## THE TASK
The line containing "ntům či pracovníkům školy, případně nikomu." marks the start; repeat it and every following line exactly through the end of the entries.

[Opening DATA SECTION section]

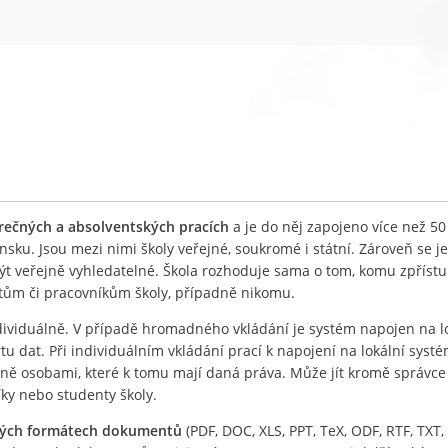
ěrečných a absolventských pracích
a je do něj zapojeno více než 50
nsku. Jsou mezi nimi školy veřejné, soukromé i státní. Zároveň se j
být veřejně vyhledatelné. Škola rozhoduje sama o tom, komu zpříst
ntům či pracovníkům školy, případně nikomu.
ividuálně. V případě hromadného vkládání je systém napojen na l
 dat. Při individuálním vkládání prací k napojení na lokální systé
lně osobami, které k tomu mají daná práva. Může jít kromě správc
íky nebo studenty školy.
ných formátech dokumentů
(PDF, DOC, XLS, PPT, TeX, ODF, RTF, TXT,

[Closing DATA SECTION section]

## EXERCISE SOLUTION
ntům či pracovníkům školy, případně nikomu.
ividuálně. V případě hromadného vkládání je systém napojen na l
 dat. Při individuálním vkládání prací k napojení na lokální systé
lně osobami, které k tomu mají daná práva. Může jít kromě správc
íky nebo studenty školy.
ných formátech dokumentů
(PDF, DOC, XLS, PPT, TeX, ODF, RTF, TXT,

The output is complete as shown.